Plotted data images
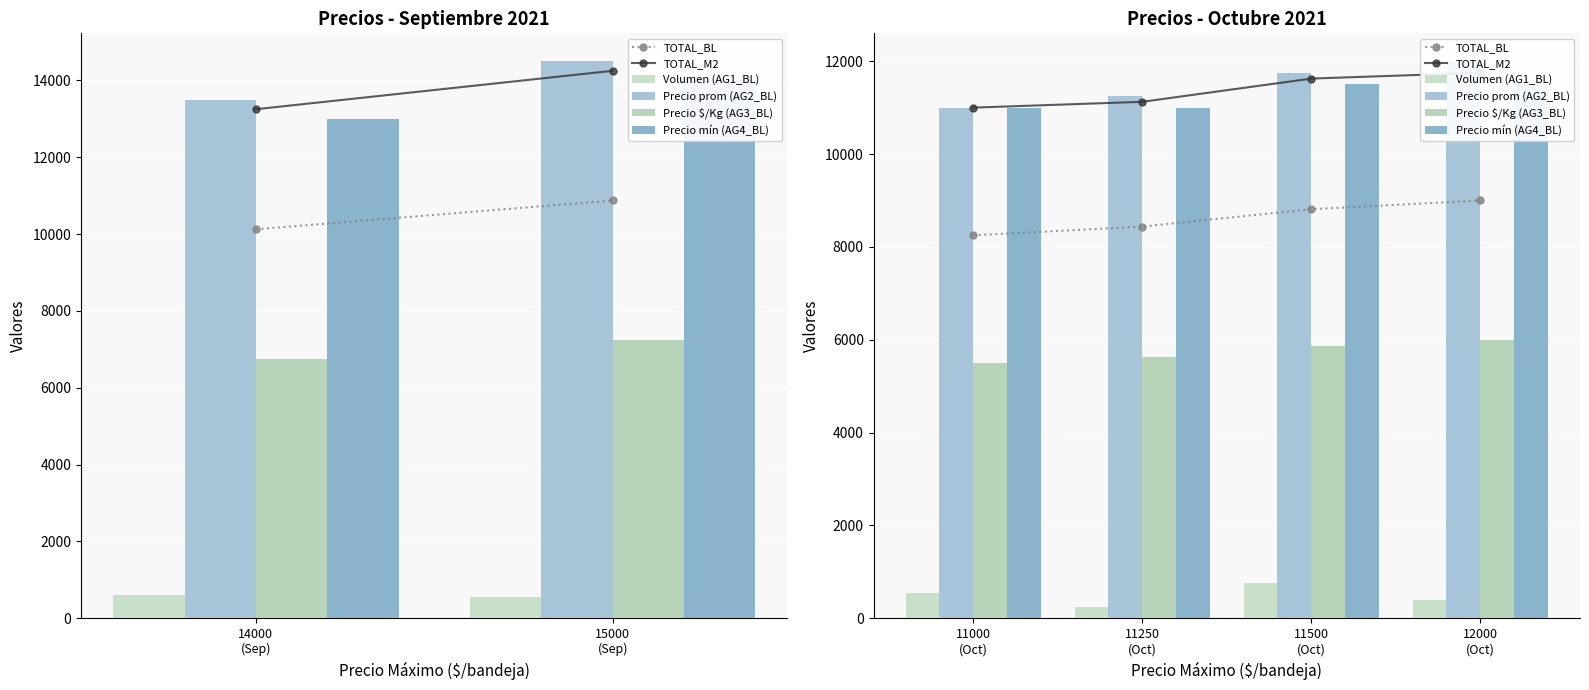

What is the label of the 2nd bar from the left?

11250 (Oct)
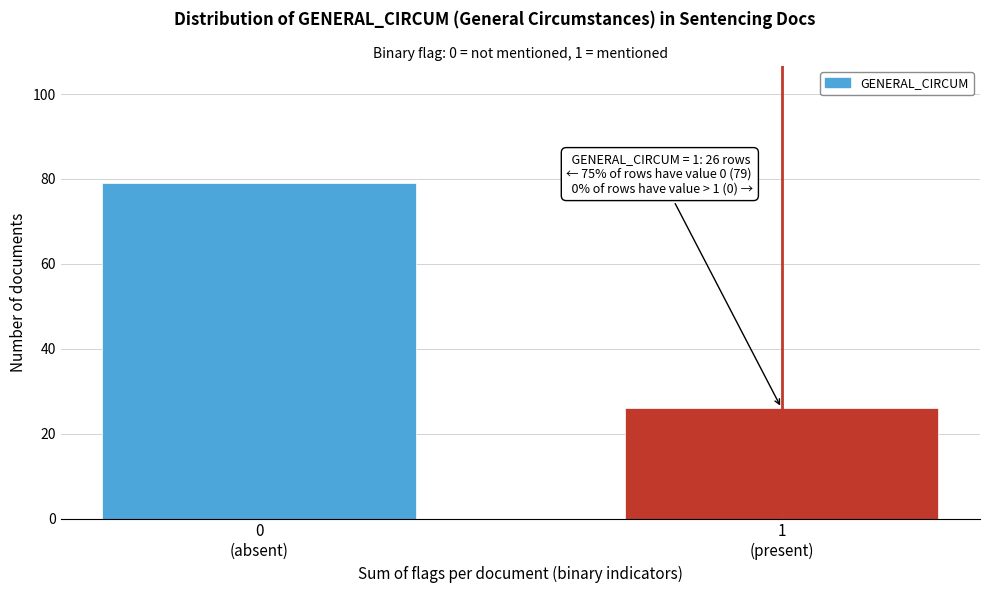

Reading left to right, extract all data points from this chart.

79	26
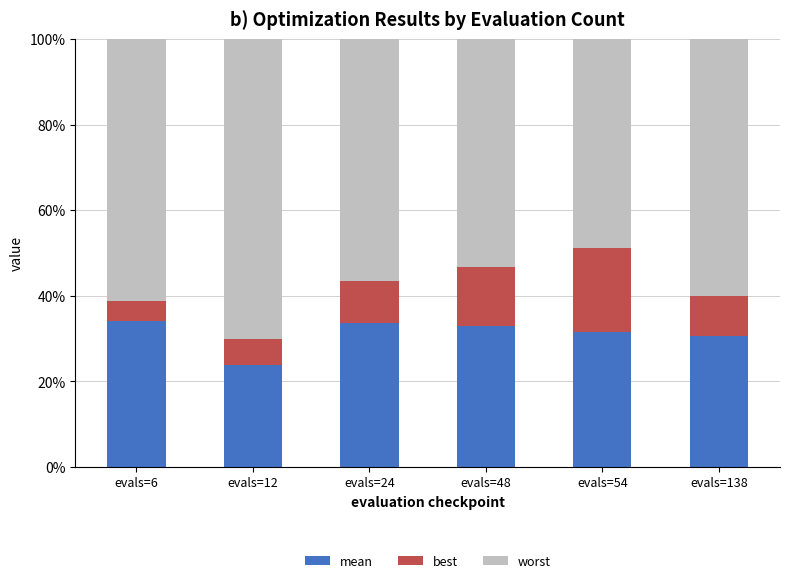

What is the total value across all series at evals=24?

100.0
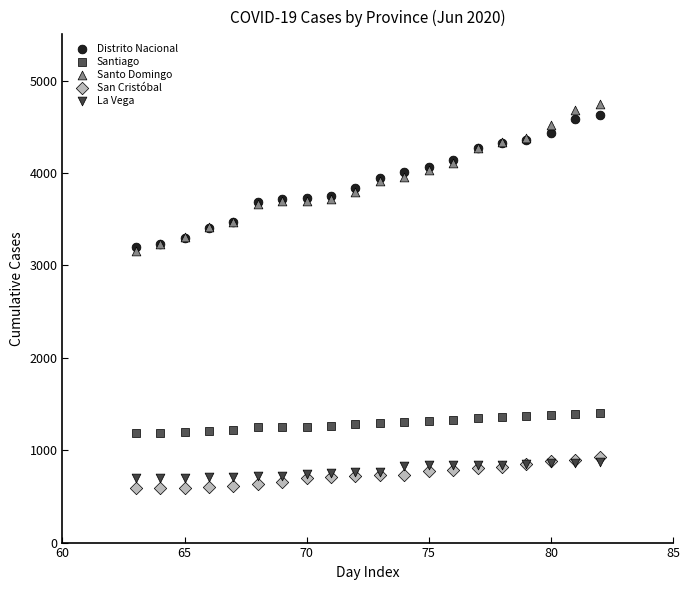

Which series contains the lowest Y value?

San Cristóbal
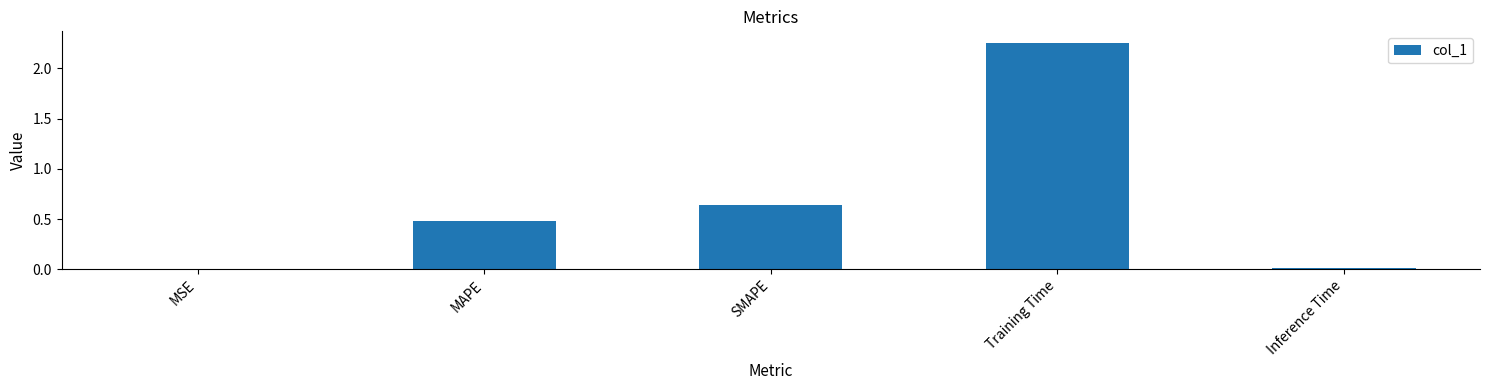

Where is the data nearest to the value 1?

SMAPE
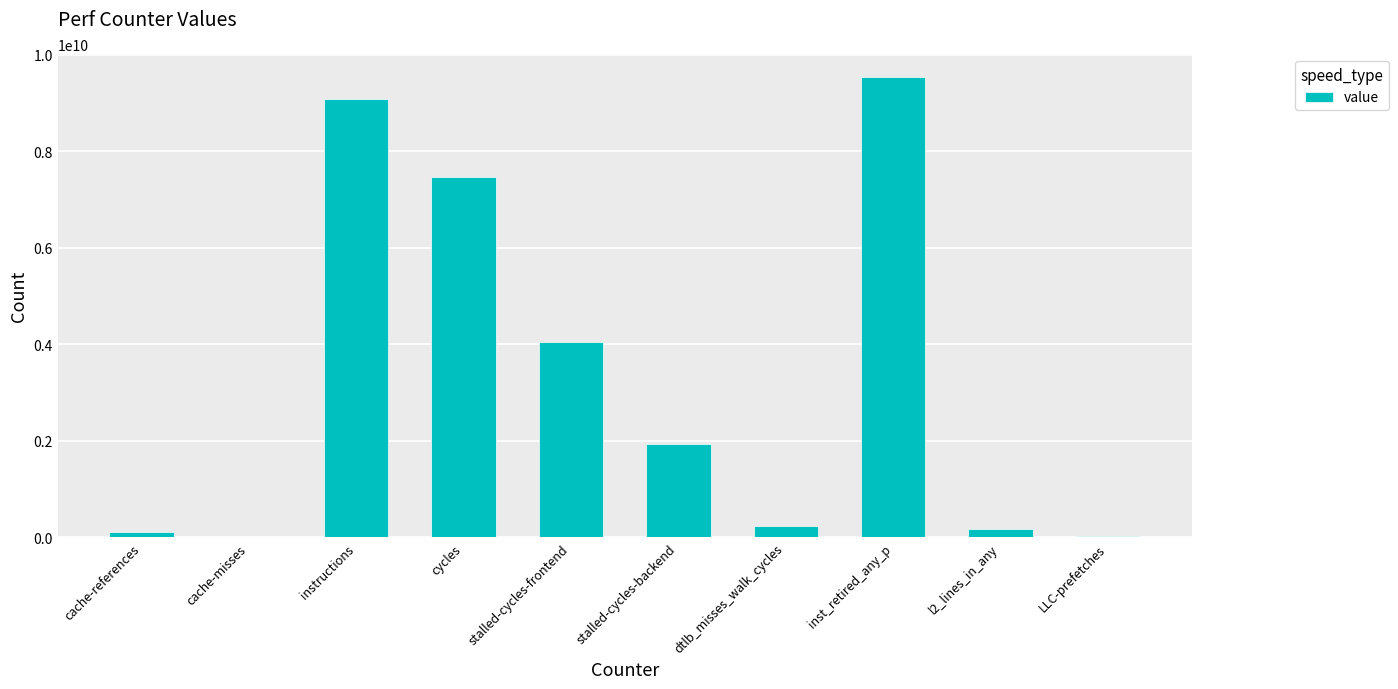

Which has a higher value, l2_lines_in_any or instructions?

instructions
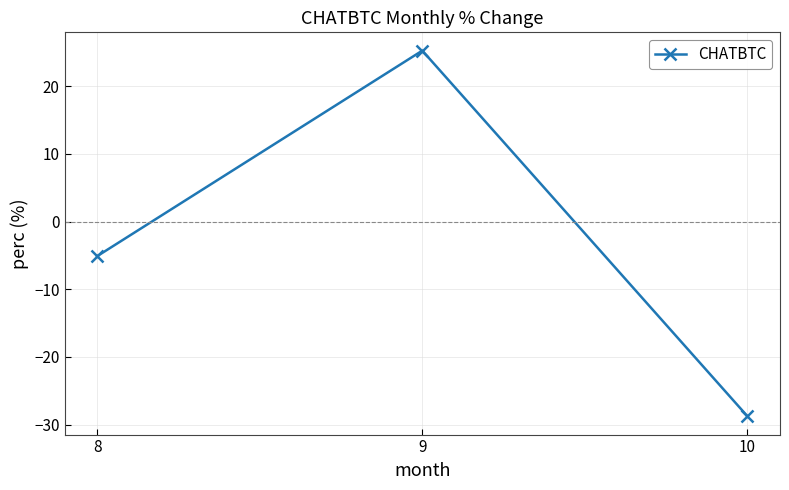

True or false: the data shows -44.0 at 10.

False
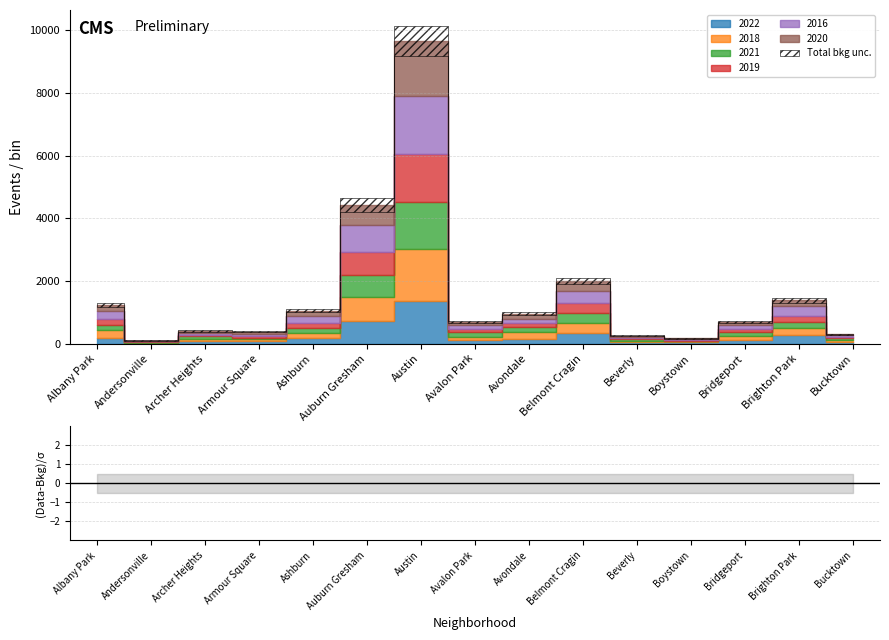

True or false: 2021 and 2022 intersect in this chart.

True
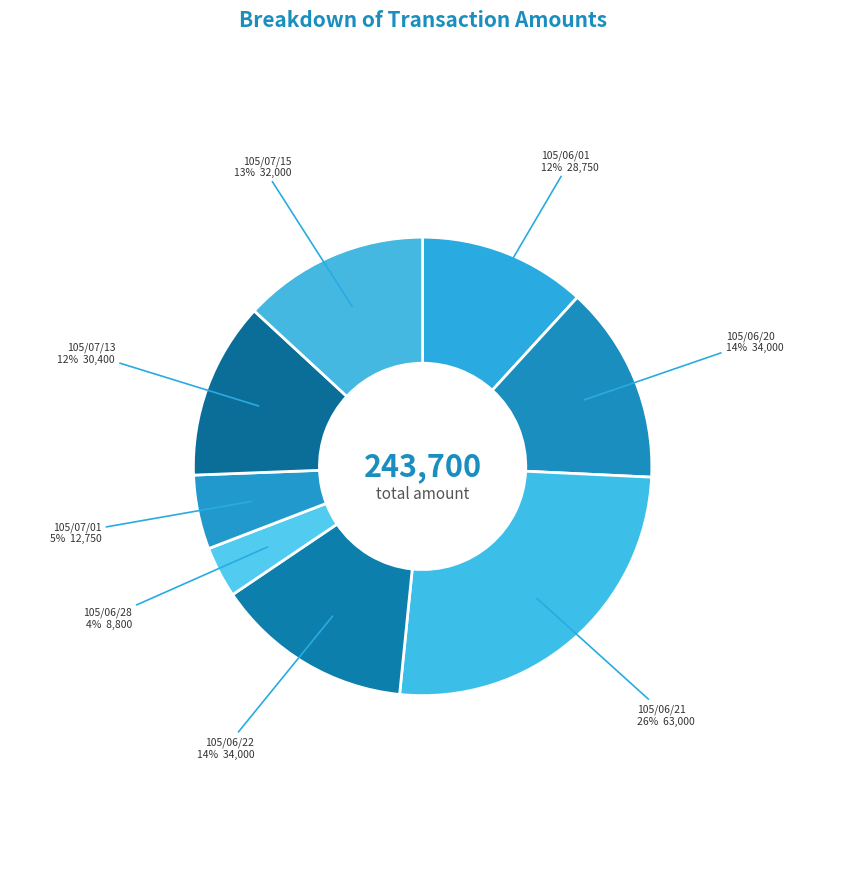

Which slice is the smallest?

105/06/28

--- Task item ---
Starting at the line that has "San Cristóbal" and continuing through the end of the listing, copy the lines again with "value" swapped for "figure" and everything else unchanged. Omit the pictures.

--- Solution to this problem ---
San Cristóbal

Where is the data nearest to the figure 1?

SMAPE

Which has a higher figure, l2_lines_in_any or instructions?

instructions

True or false: the data shows -44.0 at 10.

False

True or false: 2021 and 2022 intersect in this chart.

True

Which slice is the smallest?

105/06/28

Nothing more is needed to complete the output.